For anyone in the military to dismiss the value of this breakthrough analysis is as stupid as the Army Air Corps officers who court-martialed Billy Mitchell for his assertions that air power would become essential in warfare. It is as dumb as the Secretary of the Army who referred in his 1933 annual report to "the tried and proven horse."
It is impossible to tell from this Time magazine story whether the three writers had a clue of what Able Danger did, and how it did it. It is clear that they were predisposed to reject this as an important story.
Now, as to your question on whether there will be a no-holds-barred congressional hearing on this subject, that depends in part on how effectively we in the blogosphere can force the issue into the MSM. Think Rather. Think Jordan. Think Gorelick and Berger under oath and under the TV lights.
Congressman Billybob
1) Following the Waco debacle, Clinton was unnerved about revelations detailing coordination between US military (under Wesley Clark's command?) and domestic Ops. Thus he ordered Gorelick (a Hillary hire) to create the intelligence "wall".

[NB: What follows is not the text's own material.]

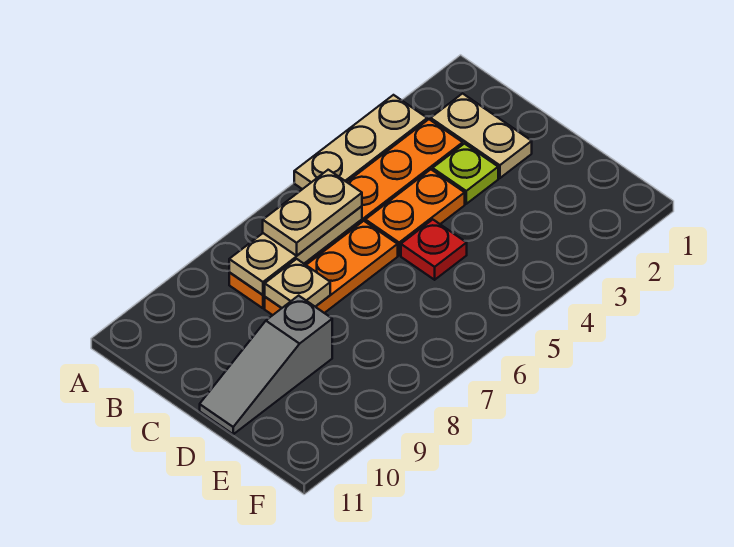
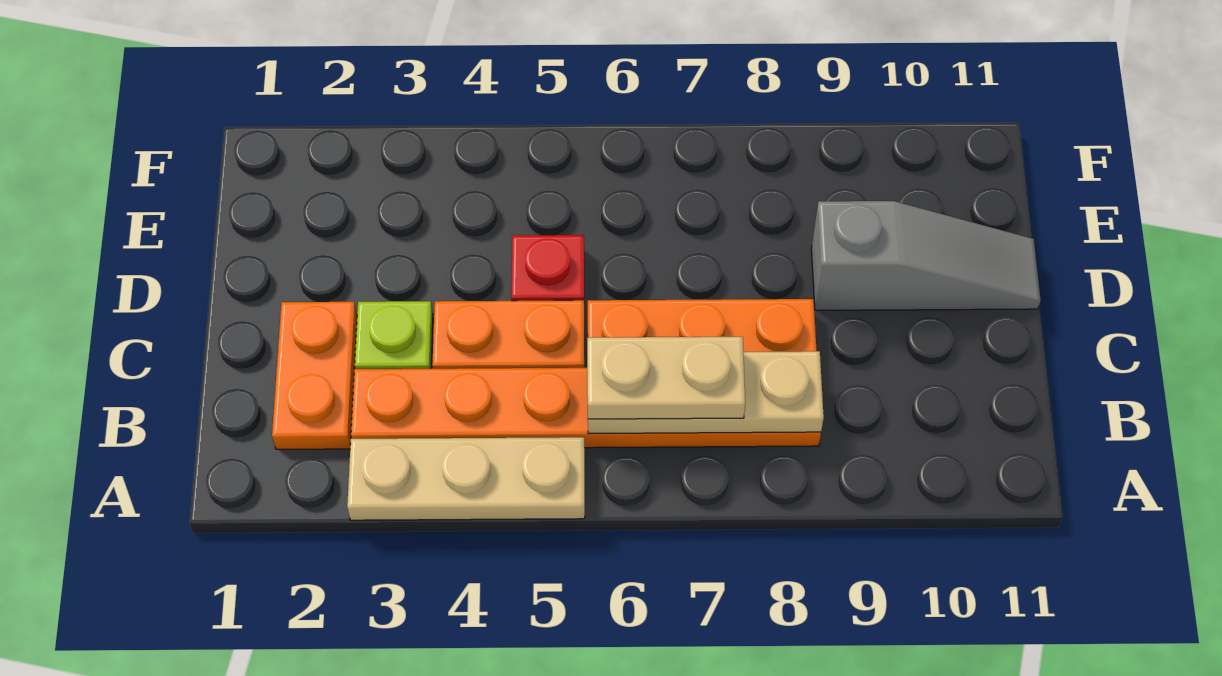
tan 1x2 plate [431,94,532,178] -> orange 1x2 plate [272,302,357,449]
tan 1x1 plate [265,259,330,308] -> none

2) Even prior to Waco, Clinton ordered Gorelick to create the intelligence "wall" in order to obfuscate potential investigation into his "Chinagate" dealings.
It sure seems as though the 9-11 Commission had been manipulated so as to steer far clear of "the wall" -- which is probably the most significant root cause of our lack of successfully preventing the 9-11 attack. Therefore, the Democrats installed Gorelick on the committee and Berger purged national archive files as necessary to hide their culpability. Given the the public already perceives the democrats as weak on national security, such a revelation would practically cripple them (especially had it been revealed during the 2004 election year.
Do you think either of these theories is likely?
PS: I got a laugh from ex-SOD Cohen's interview on the Sunday talk circuit today, where he ended up pleading the "Sergeant Shultz" defense to Able Danger and their findings. A man of his stature should have done much better than "I don't recall...".